▸ **Activity**
Examine the data below and state how many lines contain "moet", offering no other words.

▸ **Collected data**
┏━━
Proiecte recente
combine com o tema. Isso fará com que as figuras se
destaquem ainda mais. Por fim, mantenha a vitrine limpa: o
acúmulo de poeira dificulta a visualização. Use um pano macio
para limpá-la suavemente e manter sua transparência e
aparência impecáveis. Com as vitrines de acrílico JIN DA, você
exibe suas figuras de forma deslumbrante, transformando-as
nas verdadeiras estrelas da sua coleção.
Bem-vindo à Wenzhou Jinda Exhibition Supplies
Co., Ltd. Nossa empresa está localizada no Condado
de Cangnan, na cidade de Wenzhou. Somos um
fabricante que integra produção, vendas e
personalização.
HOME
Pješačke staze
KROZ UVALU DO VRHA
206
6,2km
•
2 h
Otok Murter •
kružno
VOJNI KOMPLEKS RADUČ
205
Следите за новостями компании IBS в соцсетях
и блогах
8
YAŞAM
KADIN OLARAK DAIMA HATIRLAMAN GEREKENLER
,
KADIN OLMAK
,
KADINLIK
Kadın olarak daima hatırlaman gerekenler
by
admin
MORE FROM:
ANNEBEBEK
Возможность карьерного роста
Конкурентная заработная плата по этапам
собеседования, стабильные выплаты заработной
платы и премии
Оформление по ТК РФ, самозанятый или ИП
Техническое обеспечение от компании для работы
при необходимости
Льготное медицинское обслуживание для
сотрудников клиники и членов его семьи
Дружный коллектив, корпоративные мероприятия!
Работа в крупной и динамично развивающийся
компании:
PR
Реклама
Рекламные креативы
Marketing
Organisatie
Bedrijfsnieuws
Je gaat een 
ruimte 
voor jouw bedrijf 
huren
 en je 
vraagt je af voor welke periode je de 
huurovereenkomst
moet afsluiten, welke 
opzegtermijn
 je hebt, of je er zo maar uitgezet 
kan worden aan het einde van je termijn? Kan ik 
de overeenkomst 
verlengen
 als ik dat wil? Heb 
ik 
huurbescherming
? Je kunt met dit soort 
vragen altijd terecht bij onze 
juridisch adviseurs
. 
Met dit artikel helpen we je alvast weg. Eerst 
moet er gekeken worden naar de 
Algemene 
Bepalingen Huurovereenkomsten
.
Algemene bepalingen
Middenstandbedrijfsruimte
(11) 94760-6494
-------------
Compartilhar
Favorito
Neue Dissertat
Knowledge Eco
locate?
┗━━
▸ **Answer for the task**
2